Masayoshi Son wants to build a trillion-dollar city in the Arizona desert. Not a metaphorical trillion dollars. An actual $1 trillion industrial complex dedicated to manufacturing AI-powered robots and advanced technology components on American soil.
The SoftBank founder pitched the proposal, internally called “Project Crystal Land,” to potential partners including TSMC and Samsung on June 20, 2025.
What Project Crystal Land actually looks like
The Arizona complex would house production lines for AI-powered industrial robots alongside a dedicated free-trade zone designed to lure tenants with tax incentives. Think of it as an attempt to replicate China’s Shenzhen, the manufacturing powerhouse that churns out a staggering share of the world’s consumer electronics, except planted in the Sonoran Desert and focused squarely on AI and robotics.
Son isn’t planning to bankroll the whole thing himself. The financing structure relies on project-finance models, meaning individual components of the complex would be funded independently, limiting SoftBank’s direct capital exposure.
The outreach to TSMC and Samsung is telling. TSMC already operates fabrication plants in Arizona, and Samsung has been expanding its US semiconductor footprint.
He’s also tapping into SoftBank’s own portfolio.

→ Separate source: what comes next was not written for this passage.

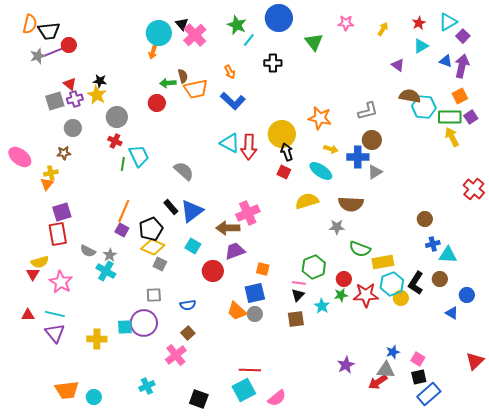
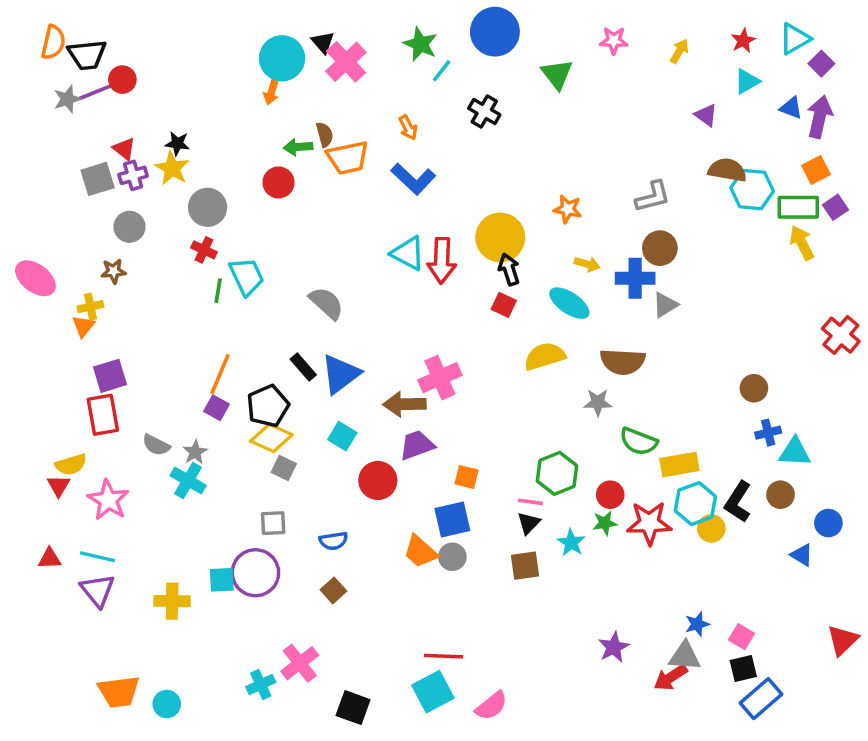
black cross: (273, 63) -> (484, 112), turned 30
orange star: (320, 118) -> (568, 209), size x0.7
pink cross: (176, 355) -> (300, 663), moved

The Vision Fund has backed numerous robotics startups, and firms like Agile Robots are reportedly part of the conversation. The idea is to create a vertically integrated hub where chips get made, robots get assembled, and AI software gets deployed, all within driving distance of each other.
The $30 billion AI bet paying off
SoftBank has invested over $30 billion in OpenAI, targeting roughly 13% ownership of the company. SoftBank reported profits exceeding $45 billion tied to OpenAI in a single fiscal year.
Project Crystal Land also doesn’t exist in isolation. Son chairs the Stargate project, a separate $500 billion initiative aimed at dramatically expanding US AI data center capacity and the power infrastructure needed to run it. Between Stargate and Crystal Land, Son is essentially proposing $1.5 trillion in AI-related infrastructure spending on American soil.
Stargate addresses the compute bottleneck, building the data centers and energy capacity that AI models need to train and run. Crystal Land addresses the hardware bottleneck, manufacturing the physical robots and components that turn AI software into real-world products.
Why Arizona, and why now
Arizona has become a magnet for semiconductor investment, driven by federal incentives and state-level tax breaks designed to reshore advanced manufacturing. TSMC’s existing Arizona operations have already created a gravitational pull for suppliers and adjacent industries.
The timing aligns with broader US policy priorities. Washington has been aggressively pushing to reduce dependence on foreign supply chains for critical technologies, particularly semiconductors and AI hardware. The CHIPS Act funneled billions into domestic chip production.